Dabei handelt es sich um Produkte oder Dienstleistungen, die die minimalen Voraussetzungen für den Markteintritt darstellen. Für Start-ups handelt es sich um einen Meilenstein, denn so können die Kunden das Produkt testen und es besteht erstmals die Möglichkeit, Geschäft zu generieren.

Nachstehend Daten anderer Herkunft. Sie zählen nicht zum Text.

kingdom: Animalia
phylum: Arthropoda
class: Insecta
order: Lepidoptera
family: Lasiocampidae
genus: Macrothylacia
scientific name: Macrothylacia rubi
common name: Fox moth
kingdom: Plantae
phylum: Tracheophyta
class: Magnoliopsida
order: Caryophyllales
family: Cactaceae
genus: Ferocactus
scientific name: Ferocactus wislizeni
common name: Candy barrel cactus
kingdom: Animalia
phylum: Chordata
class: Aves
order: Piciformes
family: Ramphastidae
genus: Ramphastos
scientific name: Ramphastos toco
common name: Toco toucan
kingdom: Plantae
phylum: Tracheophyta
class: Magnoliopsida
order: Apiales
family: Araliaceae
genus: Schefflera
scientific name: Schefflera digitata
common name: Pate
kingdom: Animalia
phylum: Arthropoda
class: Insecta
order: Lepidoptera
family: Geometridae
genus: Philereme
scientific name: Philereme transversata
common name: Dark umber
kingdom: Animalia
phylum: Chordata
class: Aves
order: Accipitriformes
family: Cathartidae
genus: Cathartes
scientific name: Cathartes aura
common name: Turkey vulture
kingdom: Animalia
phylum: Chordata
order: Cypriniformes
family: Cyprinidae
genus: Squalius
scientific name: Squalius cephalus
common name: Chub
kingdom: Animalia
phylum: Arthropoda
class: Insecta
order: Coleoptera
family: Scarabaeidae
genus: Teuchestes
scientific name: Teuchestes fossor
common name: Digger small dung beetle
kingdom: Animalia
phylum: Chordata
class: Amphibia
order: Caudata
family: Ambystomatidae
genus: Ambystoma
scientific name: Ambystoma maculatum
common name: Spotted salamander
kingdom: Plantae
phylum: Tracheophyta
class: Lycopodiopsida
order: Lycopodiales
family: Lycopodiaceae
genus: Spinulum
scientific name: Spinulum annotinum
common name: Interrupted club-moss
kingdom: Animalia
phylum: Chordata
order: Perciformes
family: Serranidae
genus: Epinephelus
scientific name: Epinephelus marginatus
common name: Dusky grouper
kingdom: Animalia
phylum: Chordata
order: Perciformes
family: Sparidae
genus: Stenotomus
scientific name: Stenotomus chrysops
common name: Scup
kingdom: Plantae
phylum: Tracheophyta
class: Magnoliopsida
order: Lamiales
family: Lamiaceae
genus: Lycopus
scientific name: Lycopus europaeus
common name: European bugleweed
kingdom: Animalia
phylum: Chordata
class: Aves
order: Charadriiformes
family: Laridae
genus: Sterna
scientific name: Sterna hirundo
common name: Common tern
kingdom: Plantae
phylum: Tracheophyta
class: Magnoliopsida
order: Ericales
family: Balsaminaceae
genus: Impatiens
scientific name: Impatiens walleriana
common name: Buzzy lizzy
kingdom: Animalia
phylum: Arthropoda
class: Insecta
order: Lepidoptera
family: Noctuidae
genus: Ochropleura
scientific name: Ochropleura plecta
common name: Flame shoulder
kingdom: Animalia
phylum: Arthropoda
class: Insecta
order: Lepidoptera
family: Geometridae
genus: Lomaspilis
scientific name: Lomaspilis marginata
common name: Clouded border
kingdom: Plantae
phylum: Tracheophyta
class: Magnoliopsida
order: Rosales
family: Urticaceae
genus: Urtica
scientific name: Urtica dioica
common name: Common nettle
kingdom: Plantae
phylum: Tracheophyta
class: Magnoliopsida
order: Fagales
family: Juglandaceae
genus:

Participating/Non Participating

Wenn ein Start-up für z.B. 10 Mio. Euro verkauft wird und die Investoren ihr Kapital in Höhe von z.B. 5 Mio. Euro zurückerhalten haben, bleibt die Frage, wie die restlichen 5 Mio. Euro zwischen Investor und Gründern aufgeteilt werden. Falls „Participating“ (nicht anrechenbar) im Beteiligungsvertrag vereinbart wurde, dann erhält der Investor entsprechend seiner Anteile von z.B. 50 Prozent weitere 2,5 Mio. Euro, womit für die Gründer nur noch 2,5 Mio. übrigbleiben. Falls indes die „Non Participating“-Klausel (anrechenbar) gilt, erhalten die Gründer 5 Mio. Euro. Die über 10 Mio. Euro liegenden Verkaufserlöse würden dann wiederum zu 50/50-Prozent ausgezahlt, weswegen dies als „Wasserfall“ bezeichnet wird.

Post Money

Wenn ein Unternehmen 10 Mio. Euro wert ist und ein Investor 2,5 Mio. Euro investiert, dann ist es Post Money 12,5 Mio. Euro wert. Pre Money indes nur 10 Mio. Euro.

Pre Money

Wenn ein Start-up mit 10 Mio. Euro bewertet wird und ein Investor 2,5 Mio. Euro einzahlt, ist es rein rechnerisch schon 12,5 Mio. Euro wert. „Pre Money“ stellt mithin den Unternehmenswert vor der Kapitalspritze dar.

Pre Seed

Bei der „Pre Seed“-Phase handelt es sich um den frühesten Abschnitt in einem Start-up-Lebenszyklus. In dieser Zeit werden die Idee und das Geschäftsmodell entwickelt, obwohl oft nicht einmal die Gesellschaft (UG, GmbH oder AG) gegründet worden ist und noch gar kein Geschäft besteht.

Seed

Dies stellt den Abschnitt im Start-up-Lebenszyklus dar, in dem das Geschäftsmodell im Businessplan niedergeschrieben und das Unternehmen rechtlich und faktisch gegründet wird, selbst wenn noch keine Erträge generiert werden.

Term Sheet

Bevor ein Beteiligungsvertrag geschlossen wird, werden in den „Term Sheets" die Konditionen verhandelt, zu dem ein Investor sich engagiert u.a. die Höhe der Kapitalspritze und welchen Anteil der Investor dafür erhält. Obgleich die Term Sheets rechtlich nicht verbindlich sind, finden doch die eigentlichen Verhandlungen in ihnen statt. Von daher müssen Gründer diese ernst nehmen und genau verstehen.

Trade Sale

Der „Trade Sale“ gehört zu den Exit-Wegen von Start-ups, mit dem Teile oder das ganze Unternehmen an einen strategischen Investor verkauft wird. Dabei handelt es sich oft um größere Unternehmen, die sich durch die Einverleibung des Start-ups einen Mehrwert versprechen. So haben z.B. viele traditionelle Medienunternehmen durch den Kauf von Start-ups ihr Digitalgeschäft gestärkt.

Vesting

Das Vesting tritt bei einem Start-up ein, wenn einer der Gründer das Unternehmen verlassen möchte. Dabei unterscheidet man zwischen einem „Good Leave“ z.B. aus Krankheitsgründen und einem „Bad Leave“, der Trennung im Streit. Mittlerweile hat sich für das Vesting in Deutschland ein Marktstandart entwickelt. Demnach wird die Auszahlung anteilsmäßig über vier Jahre gestreckt und setzt erst nach dem ersten Jahr ein, womit der gesamte Prozess fünf Jahre dauert.